In the Microsoft Store and other digital markets, Assassin’s Creed Mirage is listed with an AO or “Adult Only” rating, but this is unlikely to remain in the release. In the entire history of ESRB, only 27 games have received an AO rating, and most companies will do everything possible to get rid of such a label. This is because the AO rating is usually associated with extreme levels of violence, overly sexual content, and something even worse. Most regular retailers will not sell games with an AO rating.

With that in mind, it might be strange to think that Assassin’s Creed Mirage could be stuck with such a rating, but that’s because of a relatively recent rating: Real Gambling. According to the Microsoft Store, Assassin’s Creed Mirage includes intense violence, blood and mutilation, sexual themes, partial nudity and real gambling. The last part is the only reason for the AO rating, since without it, the game would easily fall into the territory of the M rating, and probably will be at launch.

Why the AO rating of Assassin’s Creed Mirage Probably Won’t Stick

Firstly, despite the fact that digital trading platforms are now much more common, the refusal of retailers to sell a game with an AO rating is harmful to the company. Ubisoft is huge, but not that big.
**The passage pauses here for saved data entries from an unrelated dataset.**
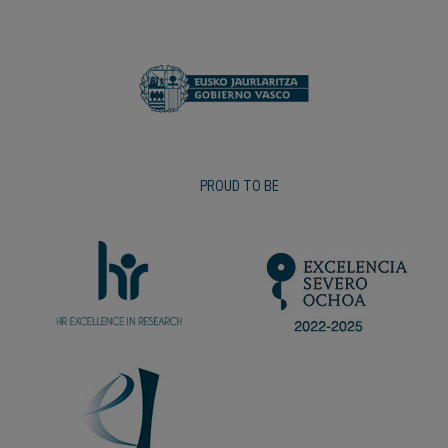
PROUD TO BE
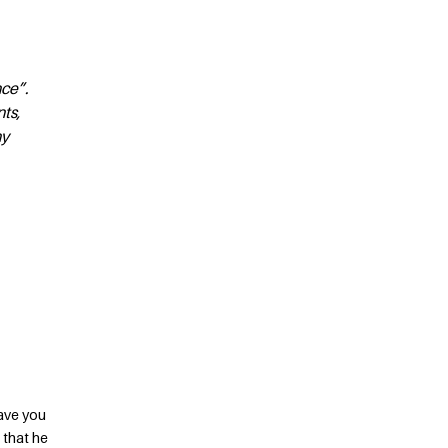
nce”.
nts,
ny
have you
 that he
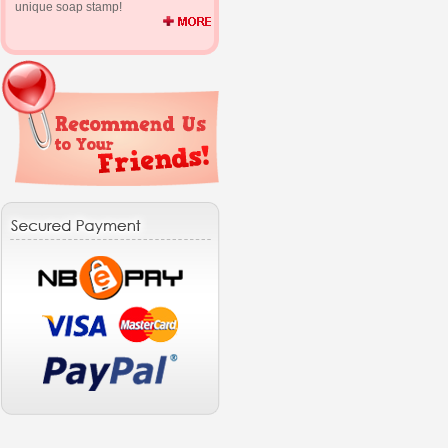
unique soap stamp!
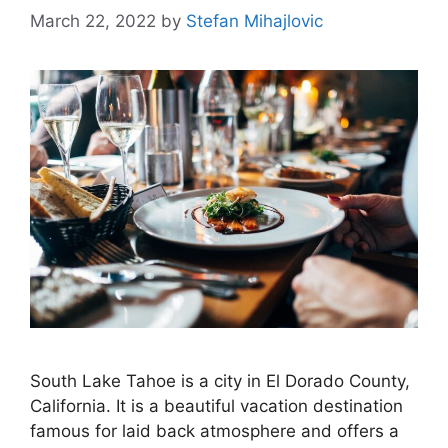
March 22, 2022
by
Stefan Mihajlovic
South Lake Tahoe is a city in El Dorado County,
California. It is a beautiful vacation destination
famous for laid back atmosphere and offers a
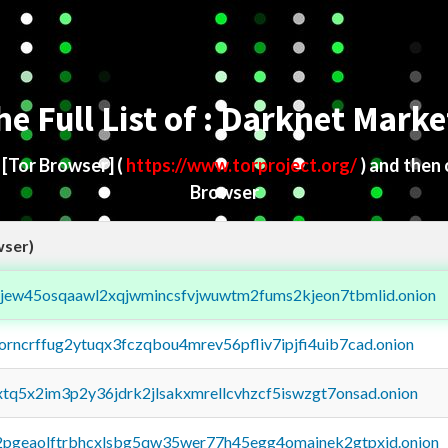
he Full List of : Darknet Marke
d
[Tor Browser]
(
https://www.torproject.org/
) and then
Browser
wser)
fejew45osqaawl2xqjwmincsfvjwuwtm2fums2kjeon7tbmlid.onion
borncrffug2ytuqx3fczqbou4mrev56pfliv7ipjfi4uib7cad.onion
4xtq5x2im3p2y36jdrk2jlsakxmrellcvhzcf5iswzgt7onsad.onion
y2pgeaolftrbhcxlsbg5qw35wer77h45egg4omainek2gtpxid.onion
Just because of the stigma alone, the potential AO rating of Assassin’s Creed Mirage won’t stick, and that’s unless it’s somehow a mistake. Some retailers like Amazon are showing a rating expectation sign for Assassin’s Creed Mirage, and it makes sense. It’s still too early for a serious rating, as Ubisoft Bordeaux is still working hard on the game.

Perhaps it could have happened here that Ubisoft Forward showed an AO rating at the beginning of the show, but this could have been based on any of the live service games shown there. Real gambling will be associated with loot boxes, and for these games it makes sense. Especially since the ESRB is fighting gambling in video games. Microsoft Store and other platformers may have used this rating for every game shown on Ubisoft Forward, but that would obviously be a mistake. Mario and Rabbids: Sparks of Hope, for example, wouldn’t come close to the AO rating — Nintendo wouldn’t let it fly.
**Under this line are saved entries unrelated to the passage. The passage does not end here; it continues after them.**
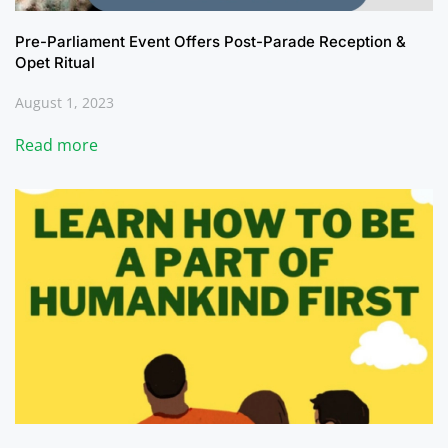
Pre-Parliament Event Offers Post-Parade Reception &
Opet Ritual
August 1, 2023
Read more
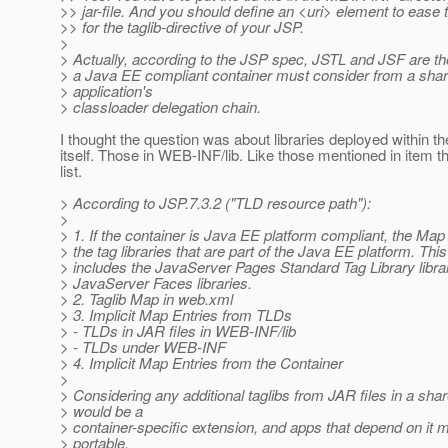
>> jar-file. And you should define an <uri> element to ease
>> for the taglib-directive of your JSP.
>
> Actually, according to the JSP spec, JSTL and JSF are the
> a Java EE compliant container must consider from a share
> application's
> classloader delegation chain.
I thought the question was about libraries deployed within the
itself. Those in WEB-INF/lib. Like those mentioned in item th
list.
> According to JSP.7.3.2 ("TLD resource path"):
>
> 1. If the container is Java EE platform compliant, the Map 
> the tag libraries that are part of the Java EE platform. This
> includes the JavaServer Pages Standard Tag Library libra
> JavaServer Faces libraries.
> 2. Taglib Map in web.xml
> 3. Implicit Map Entries from TLDs
> - TLDs in JAR files in WEB-INF/lib
> - TLDs under WEB-INF
> 4. Implicit Map Entries from the Container
>
> Considering any additional taglibs from JAR files in a shar
> would be a
> container-specific extension, and apps that depend on it 
> portable.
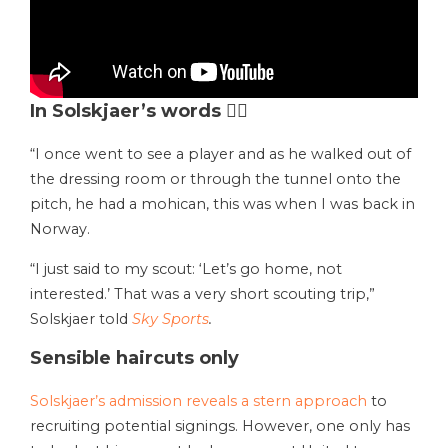
In Solskjaer’s words 💇‍♂️
“I once went to see a player and as he walked out of
the dressing room or through the tunnel onto the
pitch, he had a mohican, this was when I was back in
Norway.
“I just said to my scout: ‘Let’s go home, not
interested.’ That was a very short scouting trip,”
Solskjaer told
Sky Sports
.
Sensible haircuts only
Solskjaer’s admission reveals a stern approach
to
recruiting potential signings. However, one only has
After all, in order for AC Mirage to get an AO rating based on real gambling, there had to be loot boxes or some way to spend real money without knowing what someone would get. It’s hard to imagine such a thing in a single-player game. All this remains to be seen, but until the official ESRB rating is published, fans should take these reports with a grain of salt.

Assassin’s Creed Mirage is coming out in 2023 for Luna, PC, PS4, PS5, Xbox One and Xbox Series X.